Whenever a line of the entries below holds the string "service", copy that line and return it.

..........

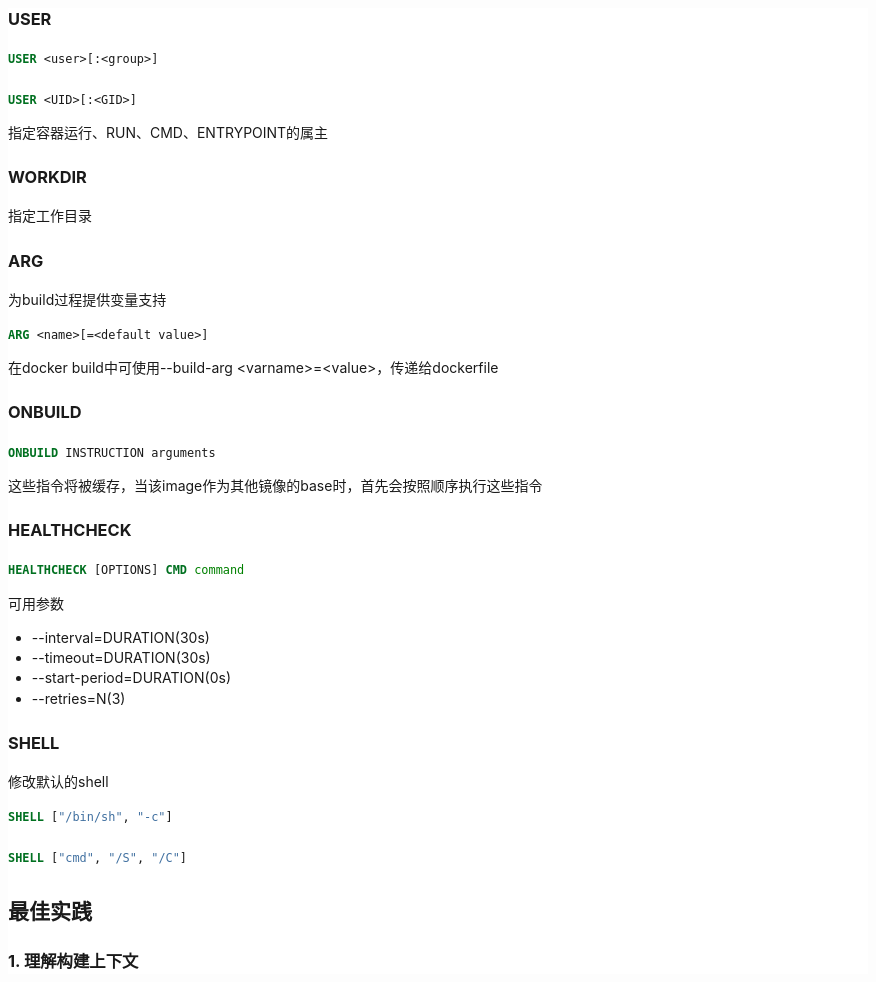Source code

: 
### USER
```dockerfile
USER <user>[:<group>]

USER <UID>[:<GID>]
```
指定容器运行、RUN、CMD、ENTRYPOINT的属主


### WORKDIR

指定工作目录

### ARG

为build过程提供变量支持
```dockerfile
ARG <name>[=<default value>]
```

在docker build中可使用--build-arg \<varname>=\<value>，传递给dockerfile


### ONBUILD

```dockerfile
ONBUILD INSTRUCTION arguments
```
这些指令将被缓存，当该image作为其他镜像的base时，首先会按照顺序执行这些指令


### HEALTHCHECK

```dockerfile
HEALTHCHECK [OPTIONS] CMD command
```

可用参数
- --interval=DURATION(30s)
- --timeout=DURATION(30s)
- --start-period=DURATION(0s)
- --retries=N(3)

### SHELL
修改默认的shell
```dockerfile
SHELL ["/bin/sh", "-c"]

SHELL ["cmd", "/S", "/C"]
```

## 最佳实践

### 1. 理解构建上下文
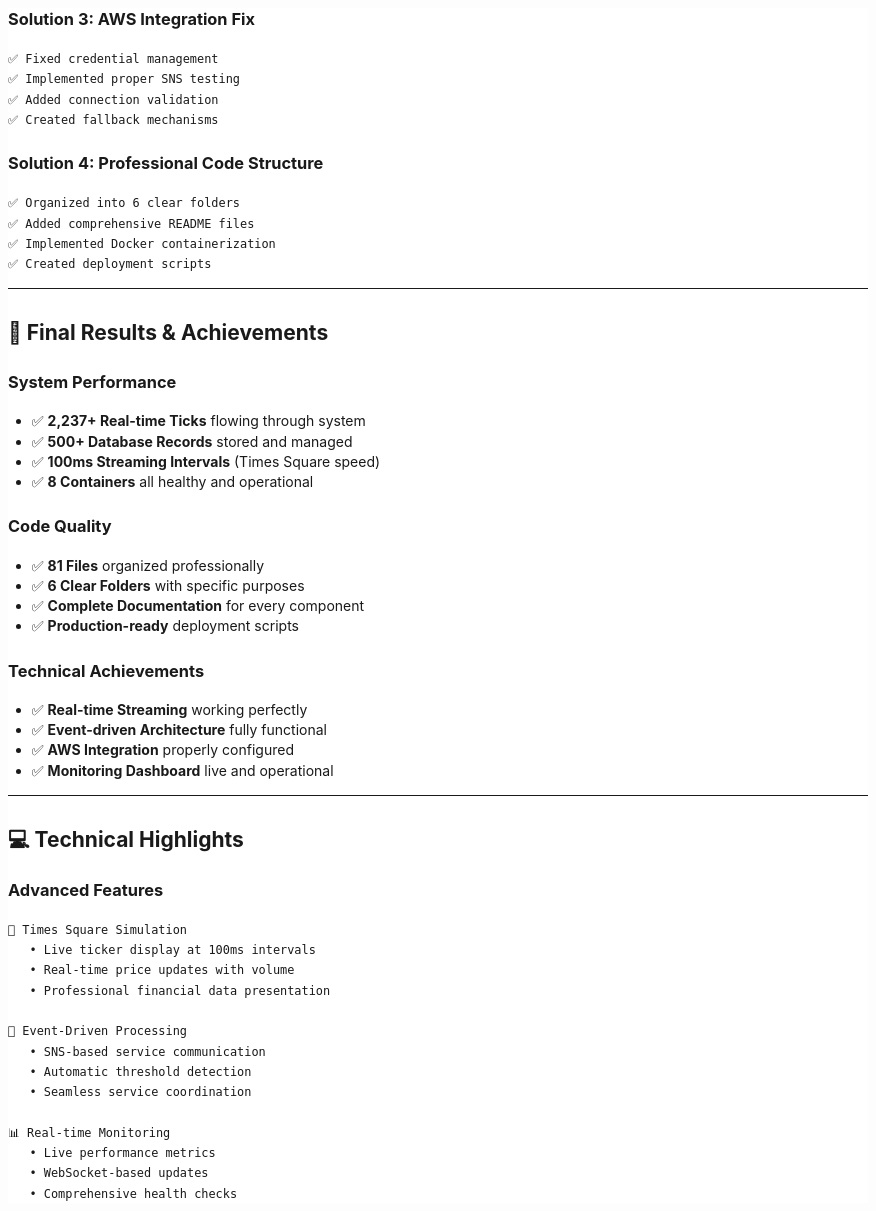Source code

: ### **Solution 3: AWS Integration Fix**
```
✅ Fixed credential management
✅ Implemented proper SNS testing
✅ Added connection validation
✅ Created fallback mechanisms
```

### **Solution 4: Professional Code Structure**
```
✅ Organized into 6 clear folders
✅ Added comprehensive README files
✅ Implemented Docker containerization
✅ Created deployment scripts
```

---

## 🎉 **Final Results & Achievements**

### **System Performance**
- ✅ **2,237+ Real-time Ticks** flowing through system
- ✅ **500+ Database Records** stored and managed
- ✅ **100ms Streaming Intervals** (Times Square speed)
- ✅ **8 Containers** all healthy and operational

### **Code Quality**
- ✅ **81 Files** organized professionally
- ✅ **6 Clear Folders** with specific purposes
- ✅ **Complete Documentation** for every component
- ✅ **Production-ready** deployment scripts

### **Technical Achievements**
- ✅ **Real-time Streaming** working perfectly
- ✅ **Event-driven Architecture** fully functional
- ✅ **AWS Integration** properly configured
- ✅ **Monitoring Dashboard** live and operational

---

## 💻 **Technical Highlights**

### **Advanced Features**
```
🚀 Times Square Simulation
   • Live ticker display at 100ms intervals
   • Real-time price updates with volume
   • Professional financial data presentation

🔌 Event-Driven Processing
   • SNS-based service communication
   • Automatic threshold detection
   • Seamless service coordination

📊 Real-time Monitoring
   • Live performance metrics
   • WebSocket-based updates
   • Comprehensive health checks
```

..........

## EXERCISE RESPONSE
   • SNS-based service communication
   • Seamless service coordination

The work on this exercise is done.